Hackers assumed to be the part of Iranian APT35 state-backed group which is also known as ‘Charming Kitten’ or ‘Phosphorus’ have been observed leveraging Log4Shell attacks to drop a new PowerShell backdoor.
The modular payload can handle C2 communications, perform system enumeration, and finally receive, decrypt, and load additional modules. Log4Shell is an exploit for CVE-2021-44228, a critical remote code execution vulnerability in Apache Log4j revealed in December.
As per the researcher, APT35 was among the first to advantage the vulnerability before targets had an event to apply the security update, scanning for vulnerable systems these days after its public disclosures. A researcher, who has been following these attempts, attributes the exploit activity to APT35 as the attacker’s attack was promptly deployed using the previously exposed infrastructure known to be utilized by the group.
However, as part of their research, the analysts also spotted something new in the form of a PowerShell modular backdoor named ‘CharmPower.’
An Interchangeable Backdoor for Numerous Tasks
The exploitation of CVE-2021-44228 results in executing the PowerShell command with a base64-encoded payload, eventually enchanting the ‘CharmPower’ module from an actor-controlled Amazon S3 bucket.

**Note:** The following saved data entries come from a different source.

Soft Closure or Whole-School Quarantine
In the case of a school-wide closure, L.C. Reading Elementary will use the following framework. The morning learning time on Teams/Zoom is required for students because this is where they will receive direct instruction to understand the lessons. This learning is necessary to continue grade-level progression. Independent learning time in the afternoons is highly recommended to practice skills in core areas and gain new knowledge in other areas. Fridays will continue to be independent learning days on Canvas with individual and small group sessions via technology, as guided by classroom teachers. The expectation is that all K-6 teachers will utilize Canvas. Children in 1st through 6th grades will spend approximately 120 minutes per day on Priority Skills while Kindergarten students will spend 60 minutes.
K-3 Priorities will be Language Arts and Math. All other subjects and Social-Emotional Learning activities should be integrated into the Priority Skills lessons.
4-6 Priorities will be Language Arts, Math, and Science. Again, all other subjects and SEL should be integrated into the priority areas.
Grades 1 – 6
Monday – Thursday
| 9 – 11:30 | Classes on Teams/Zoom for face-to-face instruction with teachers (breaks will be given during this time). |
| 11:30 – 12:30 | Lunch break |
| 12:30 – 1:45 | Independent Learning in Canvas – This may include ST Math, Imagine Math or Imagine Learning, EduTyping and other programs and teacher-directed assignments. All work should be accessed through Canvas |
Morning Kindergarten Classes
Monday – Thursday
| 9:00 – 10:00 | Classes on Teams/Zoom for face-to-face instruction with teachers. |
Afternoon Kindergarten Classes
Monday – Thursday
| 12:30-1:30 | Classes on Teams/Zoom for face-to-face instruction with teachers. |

This core module can execute the following main functions:
- Validate network connection – Upon execution, the script waits for an active internet connection by making HTTP POST requests to google.com with the parameter hi=hi.
- Basic system enumeration – The script collects the Windows OS version, computer name, and the contents of a file Ni.txt in $APPDATA path; the file is presumably created and filled by different modules that will be downloaded by the main module.
- Retrieve C&C domain – The malware decodes the C&C domain retrieved from a hardcoded URL which is located in the same S3 bucket from where the backdoor was downloaded.
- Receive, decrypt, and execute follow-up modules.
The core module keeps sending HTTP POST requests to the C2 that either go unanswered or receive a Base64 string which initiates the downloading of an additional PowerShell or C# module.
‘CharmPower’ is responsible for decrypting and loading such modules, and these then establish an independent channel of communications with the C2.

The list of modules to be sent to the affected endpoint is generated automatically based on the basis of the system’s data retrieved by CharmPower during the reconnaissance phase.
The additional modules sent by the C2 are the following:
- Applications – Enumerates uninstall registry values and uses the “wmic” command to figure out which applications are installed on the infected system.
- Screenshot – Captures screenshots according to a specified frequency and uploads them to an FTP server using hardcoded credentials.
- Process – Grabs runs processes by using the tasklist command.
- System information – Runs the “systeminfo” command to gather system information. Has many more commands but are commented out.
- Command Execution – Remote command execution module featuring Invoke-Expression, cmd, and PowerShell options.
- Cleanup – Module to remove all traces left in the compromised system, like registry and startup folder entries, files, and processes. It’s dropped at the very end of the APT35 attacks.

What are the Similarities with the Previous Backdoors?
A researcher has seen the similarities between ‘CharmPower’ and Android spyware utilized by APT35 in the past, which include implementing the same logging function and utilizing an identical format and syntax. Also, the ‘Stack=Overflow’ parameter in C2 communications is seen on both samples, which is a unique element only seen in APT35 tools.

These code similarities and infrastructure overlaps allowed Xiarch to attribute the operation to APT35. ‘CharmPower’ is an example of how quickly sophisticated actors can respond to the emergence of vulnerabilities like CVE-2021-44228 and put together code from previously exposed tools to create something potent and influential that can go further security and detection layers.